● **Text to read**
Inside sys.dm_db_index_physical_stats

Way back in the mists of time, at the end of the last century, I wrote DBCC SHOWCONTIG for SQL Server 2000, to complement my new invention DBCC INDEXDEFRAG.

I also used to wear shorts all the time, with luminous orange, yellow, or green socks.

Many things change – I now have (some) dress sense, for one. One other thing that changed was that DMVs came onto the scene with SQL Server 2005. DBCC SHOWCONTIG was replaced by sys.dm_db_index_physical_stats. Under the covers though, they both use the same code – and the I/O characteristics haven’t changed.

This is a blog post I’ve been meaning to do for a while now, and I finally had the impetus to do it when I heard about today’s T-SQL Tuesday on I/O in general being run by Mike Walsh (Twitter|blog). It’s a neat idea so I decided to join in this time. In retrospect, reading this over before hitting ‘publish’, I got a bit carried away (spending two hours on this) – but it’s one of my babies, so I’m entitled to! :-)

This isn’t a post about how to use DMVs in general, how to use this DMV in particular, or anything about index fragmentation. This is a blog post about how the DMV works.

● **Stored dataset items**
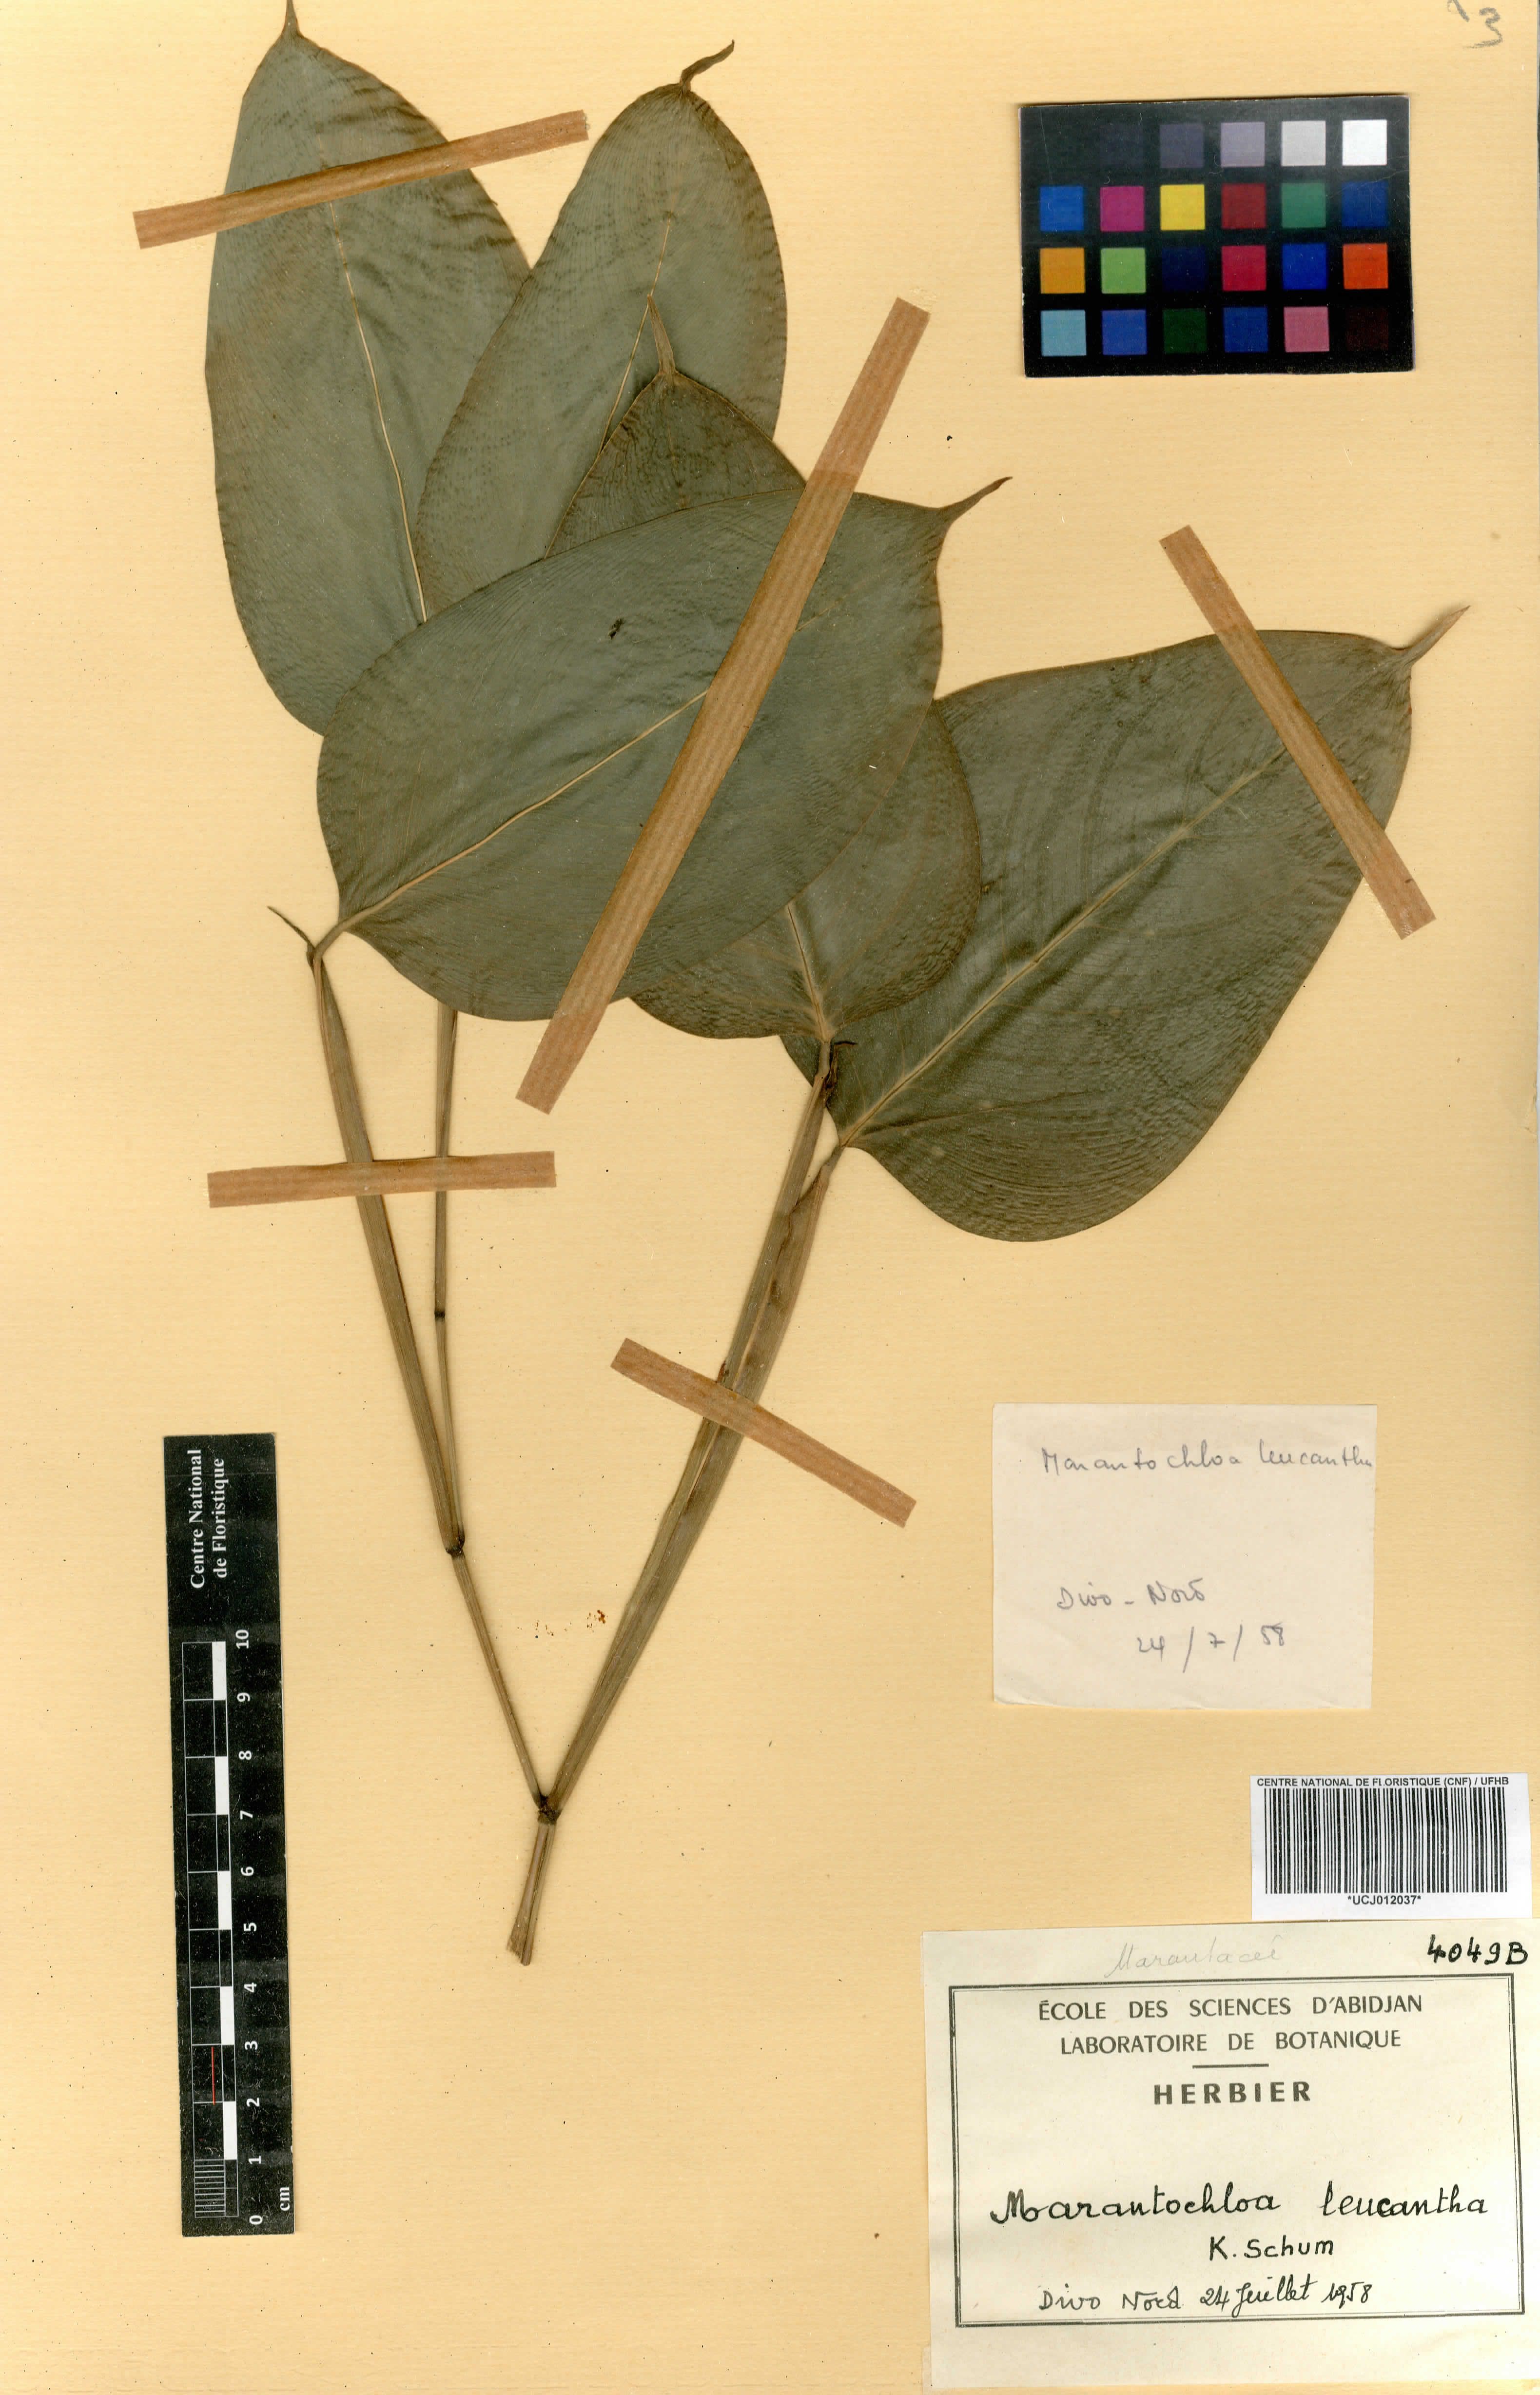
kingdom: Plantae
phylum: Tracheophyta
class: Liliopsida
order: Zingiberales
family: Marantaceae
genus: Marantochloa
--
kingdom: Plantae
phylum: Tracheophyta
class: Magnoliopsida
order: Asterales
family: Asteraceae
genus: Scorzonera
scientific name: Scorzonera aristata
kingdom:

● **Job A**
Copy everything from "Many things change" down to "the DMV works." in the blog post on sys.dm_db_index_physical_stats.
● **Job B**
Condense the paragraph of the blog post on sys.dm_db_index_physical_stats that begins "Many things change" into a shorter version that keeps its main facts.
● **Job C**
Write the next part of the blog post on sys.dm_db_index_physical_stats, starting after its final sentence.

● **Right answer A**
Many things change – I now have (some) dress sense, for one. One other thing that changed was that DMVs came onto the scene with SQL Server 2005. DBCC SHOWCONTIG was replaced by sys.dm_db_index_physical_stats. Under the covers though, they both use the same code – and the I/O characteristics haven’t changed.

This is a blog post I’ve been meaning to do for a while now, and I finally had the impetus to do it when I heard about today’s T-SQL Tuesday on I/O in general being run by Mike Walsh (Twitter|blog). It’s a neat idea so I decided to join in this time. In retrospect, reading this over before hitting ‘publish’, I got a bit carried away (spending two hours on this) – but it’s one of my babies, so I’m entitled to! :-)

This isn’t a post about how to use DMVs in general, how to use this DMV in particular, or anything about index fragmentation. This is a blog post about how the DMV works.

● **Right answer B**
The writer now has some dress sense. DMVs arrived with SQL Server 2005, and sys.dm_db_index_physical_stats replaced DBCC SHOWCONTIG. Both use the same underlying code, and their I/O characteristics are unchanged.

● **Right answer C**
DMV is a catch-all phrase that most people (myself included) use to describe all the various utility views in SQL Server 2005 and 2008. DMV = Dynamic Management View. There’s a catch with the catch-all though – some of the DMVs aren’t views at all, they’re functions. A pure DMV gets info from SQL Server’s memory (or system tables) and displays it in some form. A DMF, on the other hand, has to go and so some work before it can give you some results. The sys.dm_db_index_physical_stats DMV (which I’m going to call ‘the DMV’ from now on) is by far the most expensive of these – but only in terms of I/O.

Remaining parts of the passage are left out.